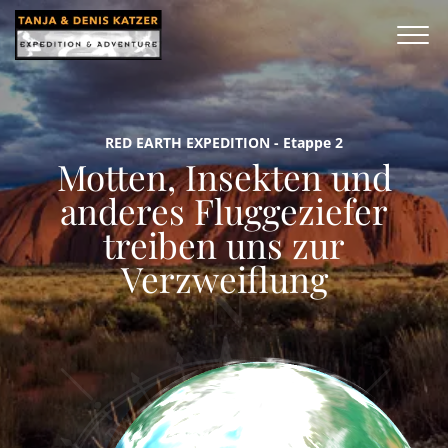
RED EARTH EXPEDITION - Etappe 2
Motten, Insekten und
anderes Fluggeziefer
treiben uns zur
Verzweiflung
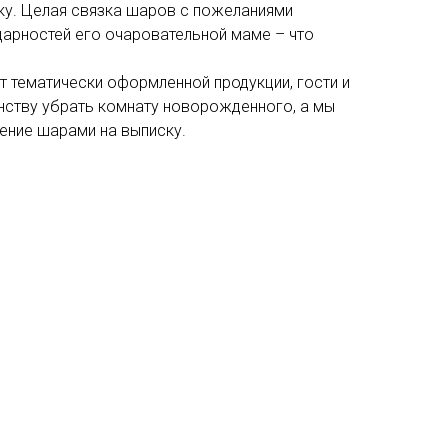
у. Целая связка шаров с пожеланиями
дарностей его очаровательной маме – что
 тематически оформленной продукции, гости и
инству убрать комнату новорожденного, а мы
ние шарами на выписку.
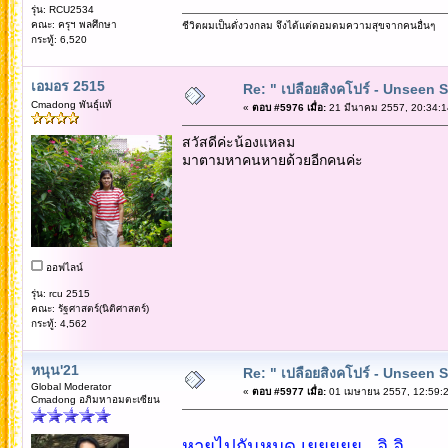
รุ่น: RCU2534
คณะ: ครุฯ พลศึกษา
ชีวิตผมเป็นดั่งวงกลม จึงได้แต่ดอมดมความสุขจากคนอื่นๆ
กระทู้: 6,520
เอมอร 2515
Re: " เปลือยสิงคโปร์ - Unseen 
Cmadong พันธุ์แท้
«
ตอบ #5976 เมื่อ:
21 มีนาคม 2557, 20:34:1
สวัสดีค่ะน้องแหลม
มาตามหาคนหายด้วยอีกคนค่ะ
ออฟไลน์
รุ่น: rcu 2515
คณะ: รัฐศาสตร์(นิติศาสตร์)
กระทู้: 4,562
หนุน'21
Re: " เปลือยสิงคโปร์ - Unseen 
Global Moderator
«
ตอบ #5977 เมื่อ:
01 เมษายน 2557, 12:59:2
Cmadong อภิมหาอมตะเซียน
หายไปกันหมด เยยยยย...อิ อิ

┄┄┄┄┄┄

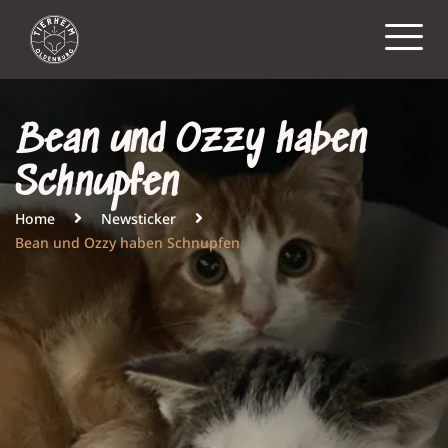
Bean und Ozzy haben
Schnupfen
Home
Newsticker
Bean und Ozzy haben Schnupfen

┄┄┄┄┄┄

What you should do »
For the material above, count the lines where the string "Bean" appears and reply with the count only.

Answer »
2